Sometimes my day-to-day reflections are about how much I dislike the words to a specific song, or how the lyrics don’t fit into the melody, especially when the wrong syllable is emphasized in a word just to make it fit. Earlier this week two consecutive songs that were played on my radio station of choice tried to shoe-horn too many syllables per line into their melodies, and one of them used the word “human” with the emphasis on the second syllable. I can’t remember what they were. I was driving at the time and couldn’t make a note of it, but this Blog is more about things that I like rather than daily annoyances (yes, it really is) so, rather than try and recall which lyrics irritated me, here’s a reflection about the song “Bobby’s Girl”, which always brings a smile to my face. In late 1962 it reached #3 in both the US (sung by Marcie Blane) and in the UK (in a version by Susan Maughan). You can hear the latter here. I first heard it sometime in the 1970s.
The song was played just after 7.30am this morning on BBC Radio 2 and prompted me to call my 11-year-old daughter into the kitchen so she could listen along, and to point out my favourite part of the lyrics.
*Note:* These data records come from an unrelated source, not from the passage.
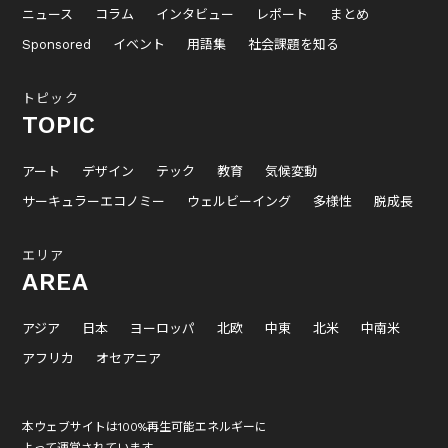
ニュース
コラム
インタビュー
レポート
まとめ
Sponsored
イベント
用語集
社会課題を知る
トピック
TOPIC
アート
デザイン
テック
教育
気候変動
サーキュラーエコノミー
ウェルビーイング
多様性
脱成長
エリア
AREA
アジア
日本
ヨーロッパ
北欧
中東
北米
中南米
アフリカ
オセアニア
本ウェブサイトは100%再生可能エネルギーに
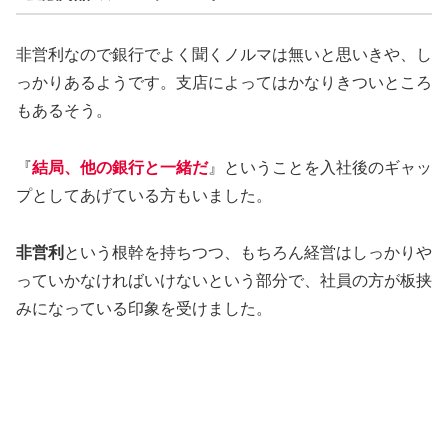
非営利なので銀行でよく聞くノルマは無いと思いきや、し
っかりあるようです。支店によってはかなりきついところ
もあるそう。
『
結局、他の銀行と一緒だ
』ということを入社後のギャッ
プとしてあげている方もいました。
非営利
という根幹を持ちつつ、もちろん経営はしっかりや
っていかなければいけないという部分で、社員の方が板挟
みになっている印象を受けました。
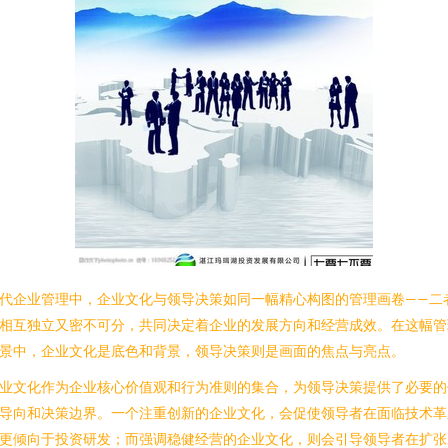
代企业管理中，企业文化与领导决策如同一幅精心构图的管理画卷——二
相互独立又密不可分，共同决定着企业的发展方向和经营成效。在这幅管
景中，企业文化是底色和背景，领导决策则是画面的焦点与亮点。
业文化作为企业核心价值观和行为准则的集合，为领导决策提供了必要的
导向和决策边界。一个注重创新的企业文化，会促使领导者在面临技术革
更倾向于投资研发；而强调稳健经营的企业文化，则会引导领导者在扩张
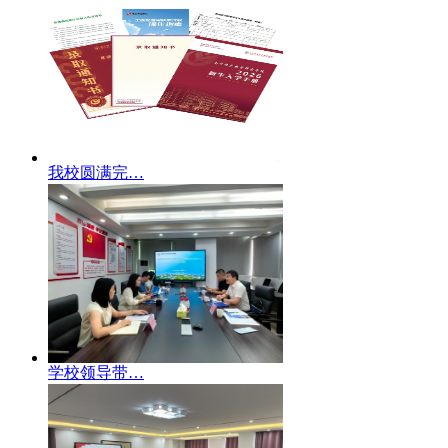
我校圆满完…
学校领导带…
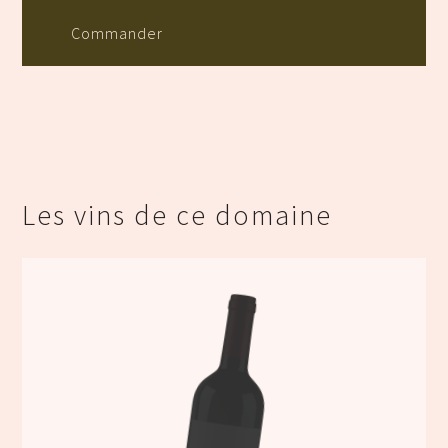
Commander
Les vins de ce domaine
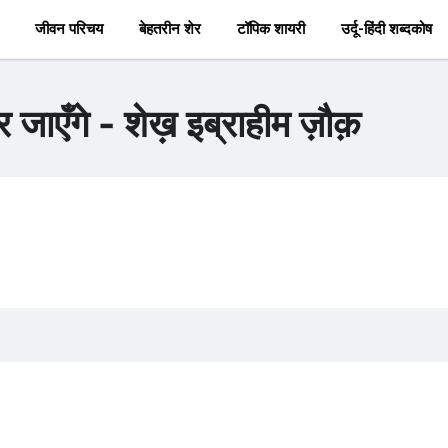
जीवन परिचय
बेहतरीन शेर
टॉपिक शायरी
उर्दू-हिंदी शब्दकोष
र जाएँगे - शेख़ इब्राहीम ज़ौक़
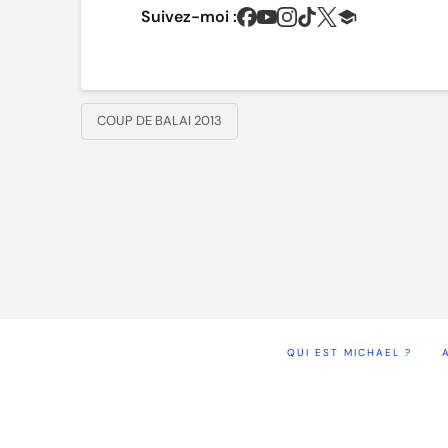
Suivez-moi :
COUP DE BALAI 2013
QUI EST MICHAEL ?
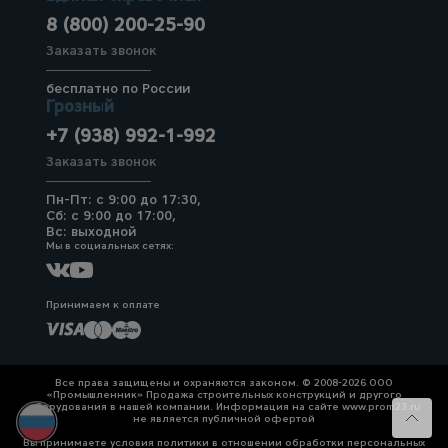
8 (800) 200-25-90
Заказать звонок
бесплатно по России
Грозный
+7 (938) 992-1-992
Заказать звонок
Пн-Пт: с 9:00 до 17:30,
Сб: с 9:00 до 17:00,
Вс: выходной
Мы в социальных сетях:
Принимаем к оплате
Все права защищены и охраняются законом. © 2008-2026 ООО
«Промышленник» Продажа строительных конструкций и другого
оборудования в нашей компании. Информация на сайте www.prom23.ru
не является публичной офертой
Вы принимаете условия политики в отношении обработки персональных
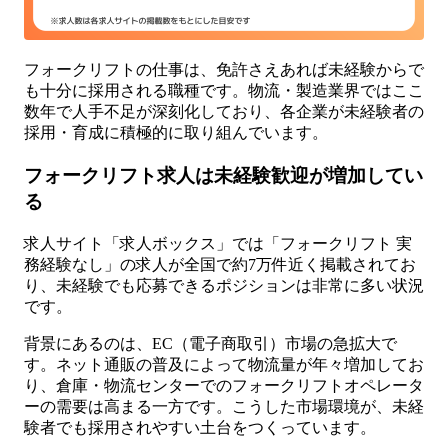
フォークリフトの仕事は、免許さえあれば未経験からで
も十分に採用される職種です。物流・製造業界ではここ
数年で人手不足が深刻化しており、各企業が未経験者の
採用・育成に積極的に取り組んでいます。
フォークリフト求人は未経験歓迎が増加してい
る
求人サイト「求人ボックス」では「フォークリフト 実
務経験なし」の求人が全国で約7万件近く掲載されてお
り、未経験でも応募できるポジションは非常に多い状況
です。
背景にあるのは、EC（電子商取引）市場の急拡大で
す。ネット通販の普及によって物流量が年々増加してお
り、倉庫・物流センターでのフォークリフトオペレータ
ーの需要は高まる一方です。こうした市場環境が、未経
験者でも採用されやすい土台をつくっています。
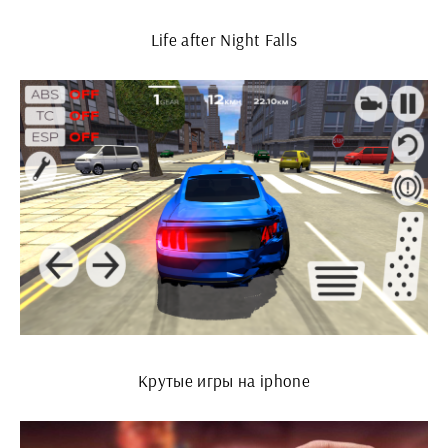
Life after Night Falls
Крутые игры на iphone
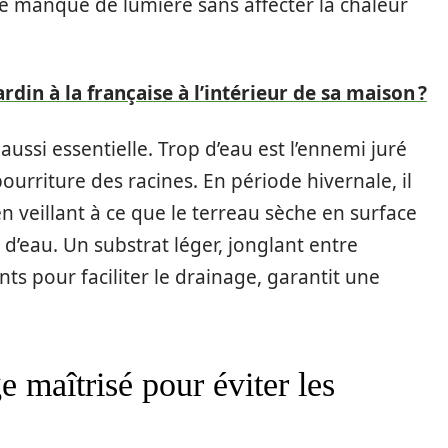
e manque de lumière sans affecter la chaleur
din à la française à l’intérieur de sa maison ?
 aussi essentielle. Trop d’eau est l’ennemi juré
ourriture des racines. En période hivernale, il
en veillant à ce que le terreau sèche en surface
d’eau. Un substrat léger, jonglant entre
ts pour faciliter le drainage, garantit une
e maîtrisé pour éviter les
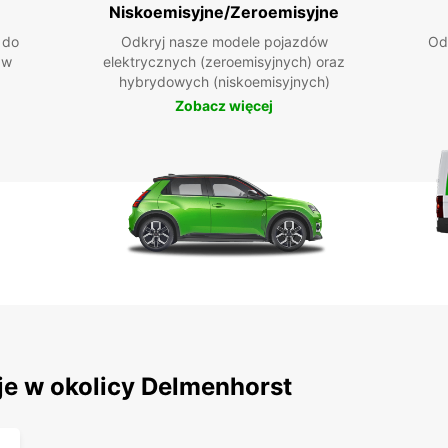
Niskoemisyjne/Zeroemisyjne
 do
Odkryj nasze modele pojazdów
Od
 w
elektrycznych (zeroemisyjnych) oraz
hybrydowych (niskoemisyjnych)
Zobacz więcej
je w okolicy Delmenhorst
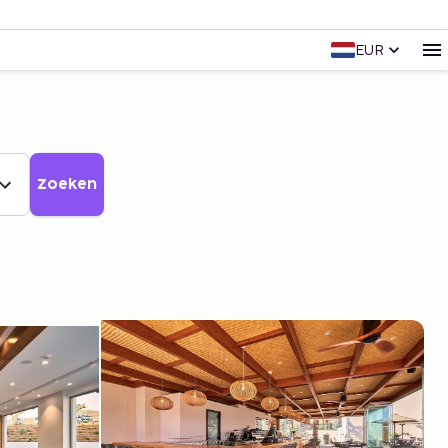
EUR
Zoeken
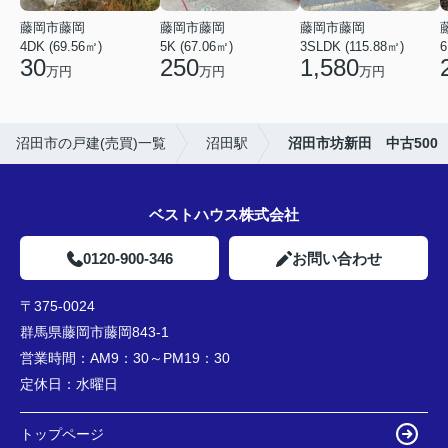
藤岡市藤岡
藤岡市藤岡
藤岡市藤岡
4DK (69.56㎡)
5K (67.06㎡)
3SLDK (115.88㎡)
6
30
250
1,580
万円
万円
万円
沼田市の戸建(売買)一覧
沼田駅
沼田市坊新田 中古500
ベストハウス株式会社
0120-900-346
お問い合わせ
〒375-0024
群馬県藤岡市藤岡843-1
営業時間：
AM9：30～PM19：30
定休日：
水曜日
トップページ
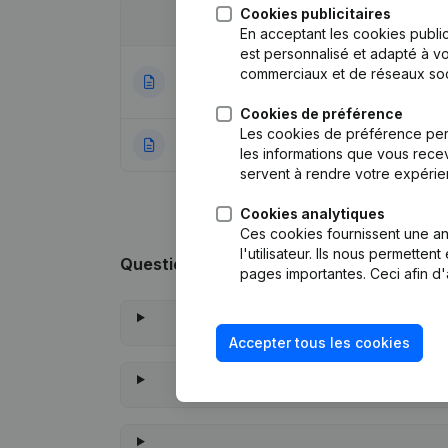
Cookies publicitaires
Date
Publication
En acceptant les cookies public
est personnalisé et adapté à vo
Statuts (Traducti
commerciaux et de réseaux soc
25-10-2023
Nominations
Cookies de préférence
Les cookies de préférence per
22-04-2014
Rubrique Constitu
les informations que vous recev
servent à rendre votre expérie
Cookies analytiques
Ces cookies fournissent une ana
l'utilisateur. Ils nous permette
Questions fréquemment posées
pages importantes. Ceci afin d'
Accepter tous les cookies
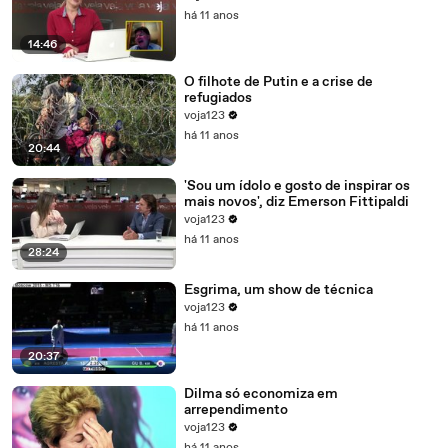
há 11 anos
14:46
O filhote de Putin e a crise de
refugiados
voja123
há 11 anos
20:44
'Sou um ídolo e gosto de inspirar os
mais novos', diz Emerson Fittipaldi
voja123
há 11 anos
28:24
Esgrima, um show de técnica
voja123
há 11 anos
20:37
Dilma só economiza em
arrependimento
voja123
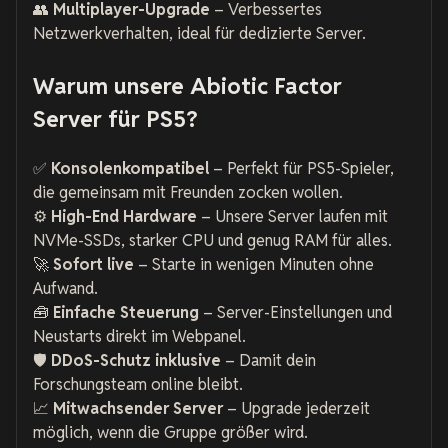
👥
Multiplayer-Upgrade
– Verbessertes
Netzwerkverhalten, ideal für dedizierte Server.
Warum unsere Abiotic Factor
Server für PS5?
✅
Konsolenkompatibel
– Perfekt für PS5-Spieler,
die gemeinsam mit Freunden zocken wollen.
⚙️
High-End Hardware
– Unsere Server laufen mit
NVMe-SSDs, starker CPU und genug RAM für alles.
🚀
Sofort live
– Starte in wenigen Minuten ohne
Aufwand.
🧰
Einfache Steuerung
– Server-Einstellungen und
Neustarts direkt im Webpanel.
🛡️
DDoS-Schutz inklusive
– Damit dein
Forschungsteam online bleibt.
📈
Mitwachsender Server
– Upgrade jederzeit
möglich, wenn die Gruppe größer wird.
The message of the song isn’t great. It’s about girl who is asked what she would like to be, “now that you’re not a kid anymore”. The backing vocals repeat: “You’re not a kid anymore”. Her response: “I know just what to say / I answer right away / There’s just one thing I’ve been wishing for”. Her ambition doesn’t stretch very far. Does she want to be the first woman on the moon? A doctor, lawyer or diplomat? No, she wants to be Bobby’s Girl. “That’s the most important thing to me,” she tells us. And, if she were, “what a grateful thankful girl” she would be. As the song was playing I advised my own daughter to set her sights a whole lot higher. Don’t be content to be somebody else’s girl, work out what you really want to do and who you want to be. Not now, obviously, but when the time is right, when you’re not a kid anymore.
The part of the song that brings a smile to my face, and which I wanted my daughter to hear, is in the second verse. The singer tells us: “Each night I sit at home / Hoping that he will phone / But I know Bobby has someone else”. At that point the backing vocals repeat, knowingly, that line from the first verse: “You’re not a kid anymore”. She knows what’s really going on. I can’t think of a more knowing line in a backing vocal in any other song that made the Top 3. It has entertained me for the over 40 years. It still does.